For a few months after my mother’s death, I found myself swimming in old photographs. After spending hours each day sorting them on the dining room table of my late parent’s apartment, I finally brought shopping bags of photos home and finished sorting them in a less fraught environment. This is not to say that it became an easy task. It just became less difficult. I now have a series of neat boxes to cull through again at another time. I’ve also sent several boxes and oversized envelopes to relatives.
Old photos are poignant storytellers. Some are mysteries: Was Grandpa really that short? What is the name of the little boy climbing the tree in our yard? Is that my Dad’s college girlfriend? Were those extraordinary party photographs really taken by Dad’s friend the famous photographer? Who are the people at a conference with Mom? What was I thinking when I wore that awful blouse?
Others are sweet. There are a few of me “reading” to my younger sister when we were both toddlers. I’m betting I was making up the story as I turned the pages, or riffing on one of the stories our dad read to us at bedtime. I’m very fond of photos of me as a little girl with one of my much older cousins. She obviously enjoyed spending time with me and I idolized her. There are photos of me as a small child with my mom, my mom as a child with her mom, and my cousin (on that side of the family) as a child with her mother. Those photos scream family resemblance and the dominant genes of curly hair.

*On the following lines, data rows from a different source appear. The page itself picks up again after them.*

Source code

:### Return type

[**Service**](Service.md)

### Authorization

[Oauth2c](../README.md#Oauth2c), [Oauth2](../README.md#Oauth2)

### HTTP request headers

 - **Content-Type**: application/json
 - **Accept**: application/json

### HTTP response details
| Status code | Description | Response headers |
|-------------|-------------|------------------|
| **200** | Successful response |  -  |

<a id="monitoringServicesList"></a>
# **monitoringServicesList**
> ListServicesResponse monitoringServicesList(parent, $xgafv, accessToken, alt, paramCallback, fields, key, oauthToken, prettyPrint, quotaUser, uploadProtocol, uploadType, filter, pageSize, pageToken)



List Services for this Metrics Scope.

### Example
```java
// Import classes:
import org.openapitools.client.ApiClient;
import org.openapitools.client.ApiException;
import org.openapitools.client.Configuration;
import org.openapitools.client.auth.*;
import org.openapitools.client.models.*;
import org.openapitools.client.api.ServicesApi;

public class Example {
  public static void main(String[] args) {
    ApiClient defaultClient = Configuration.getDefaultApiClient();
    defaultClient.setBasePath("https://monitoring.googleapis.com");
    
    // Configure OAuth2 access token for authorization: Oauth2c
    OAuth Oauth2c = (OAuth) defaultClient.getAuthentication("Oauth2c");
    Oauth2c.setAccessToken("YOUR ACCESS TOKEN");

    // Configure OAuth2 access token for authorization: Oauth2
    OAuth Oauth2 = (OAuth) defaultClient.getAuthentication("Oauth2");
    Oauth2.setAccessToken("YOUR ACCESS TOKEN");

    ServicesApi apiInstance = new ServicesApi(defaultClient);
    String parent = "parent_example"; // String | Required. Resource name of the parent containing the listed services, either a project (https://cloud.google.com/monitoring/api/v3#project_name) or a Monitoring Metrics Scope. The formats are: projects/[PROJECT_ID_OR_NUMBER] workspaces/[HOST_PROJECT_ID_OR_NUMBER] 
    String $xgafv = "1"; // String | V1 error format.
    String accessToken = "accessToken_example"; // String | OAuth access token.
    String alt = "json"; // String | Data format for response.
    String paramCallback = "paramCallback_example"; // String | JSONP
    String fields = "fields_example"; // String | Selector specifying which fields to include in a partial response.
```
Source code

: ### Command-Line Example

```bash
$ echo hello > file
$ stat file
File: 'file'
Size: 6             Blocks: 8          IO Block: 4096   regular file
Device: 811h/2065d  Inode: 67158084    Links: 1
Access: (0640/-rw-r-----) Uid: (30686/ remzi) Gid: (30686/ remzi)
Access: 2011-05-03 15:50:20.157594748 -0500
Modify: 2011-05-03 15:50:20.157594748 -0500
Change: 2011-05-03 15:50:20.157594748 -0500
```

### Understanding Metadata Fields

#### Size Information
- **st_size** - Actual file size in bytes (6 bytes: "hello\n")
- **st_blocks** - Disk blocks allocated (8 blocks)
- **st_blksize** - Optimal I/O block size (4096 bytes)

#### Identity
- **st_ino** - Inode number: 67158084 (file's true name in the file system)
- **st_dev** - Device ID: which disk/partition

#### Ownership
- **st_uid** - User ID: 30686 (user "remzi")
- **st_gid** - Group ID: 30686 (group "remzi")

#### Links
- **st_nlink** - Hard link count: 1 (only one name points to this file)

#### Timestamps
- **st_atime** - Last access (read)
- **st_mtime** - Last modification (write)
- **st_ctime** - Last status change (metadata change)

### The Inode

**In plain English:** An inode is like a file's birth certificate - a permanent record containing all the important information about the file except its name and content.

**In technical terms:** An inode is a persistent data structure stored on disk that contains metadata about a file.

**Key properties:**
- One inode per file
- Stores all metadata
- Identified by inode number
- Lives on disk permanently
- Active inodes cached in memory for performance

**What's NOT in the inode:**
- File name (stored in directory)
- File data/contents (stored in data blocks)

Photographs spark stories and story ideas. A few months ago I read an intriguing novel entitled ‘The Photograph’ by Penelope Lively. The premise is a widower’s quest to learn the truth about his late wife that is sparked by discovering a photograph that shows her surreptitiously holding hands with her brother-in-law. This evidence of an illicit relationship leads him on a wild goose chase to discover the many missing pieces of his “picture” of her. Did he know her? Did he know his own wife? He certainly didn’t know her as well as he thought before he saw the photograph.
When I look at family photographs taken long before I was born, featuring people I can no longer call, I find myself craving the stories the explain the images, and I have to make due with the stories I create in the absence of concrete information.
Is this the start of good fiction? Yes!